* _PROBLEM TO SOLVE_
Find all lines below containing the string "Mewah" and return them.
(INPUT FOR THIS TASK)
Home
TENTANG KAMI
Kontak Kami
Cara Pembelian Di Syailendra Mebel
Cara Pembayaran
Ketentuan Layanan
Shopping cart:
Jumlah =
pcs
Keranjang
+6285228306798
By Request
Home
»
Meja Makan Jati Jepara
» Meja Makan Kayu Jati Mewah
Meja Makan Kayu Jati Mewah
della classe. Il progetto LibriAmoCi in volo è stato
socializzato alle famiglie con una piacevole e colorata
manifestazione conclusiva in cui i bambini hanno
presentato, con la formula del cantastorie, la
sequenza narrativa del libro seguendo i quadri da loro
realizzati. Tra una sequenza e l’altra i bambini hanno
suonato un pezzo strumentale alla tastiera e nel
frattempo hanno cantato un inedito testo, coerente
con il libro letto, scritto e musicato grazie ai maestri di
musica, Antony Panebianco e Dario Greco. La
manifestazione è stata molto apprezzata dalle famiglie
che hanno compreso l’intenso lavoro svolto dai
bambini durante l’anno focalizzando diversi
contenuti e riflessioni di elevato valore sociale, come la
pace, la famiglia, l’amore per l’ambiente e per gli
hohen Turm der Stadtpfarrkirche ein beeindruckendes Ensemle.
(End INPUT FOR THIS TASK)
(INPUT FOR THIS TASK)
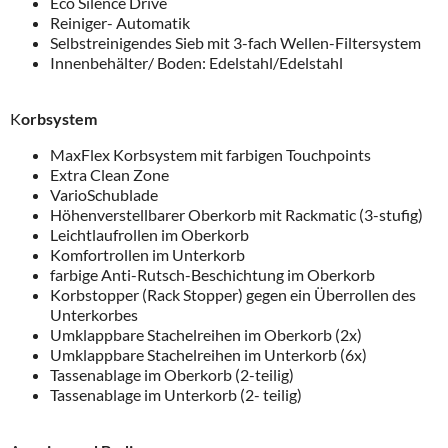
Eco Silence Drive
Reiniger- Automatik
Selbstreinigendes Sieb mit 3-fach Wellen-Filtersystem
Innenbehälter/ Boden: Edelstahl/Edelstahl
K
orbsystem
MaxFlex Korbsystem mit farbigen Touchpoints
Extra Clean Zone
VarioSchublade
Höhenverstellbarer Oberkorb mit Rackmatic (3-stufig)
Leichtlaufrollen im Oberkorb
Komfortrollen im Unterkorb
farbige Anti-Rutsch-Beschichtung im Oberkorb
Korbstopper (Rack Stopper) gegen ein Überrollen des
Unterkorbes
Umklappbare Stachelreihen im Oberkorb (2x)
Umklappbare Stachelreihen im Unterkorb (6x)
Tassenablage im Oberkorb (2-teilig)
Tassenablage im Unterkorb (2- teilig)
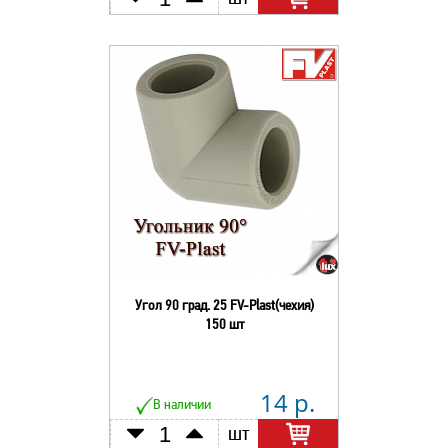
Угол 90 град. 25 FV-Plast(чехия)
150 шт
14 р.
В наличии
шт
(End INPUT FOR THIS TASK)
* _OUTPUT FOR THIS EXERCISE_
» Meja Makan Kayu Jati Mewah
Meja Makan Kayu Jati Mewah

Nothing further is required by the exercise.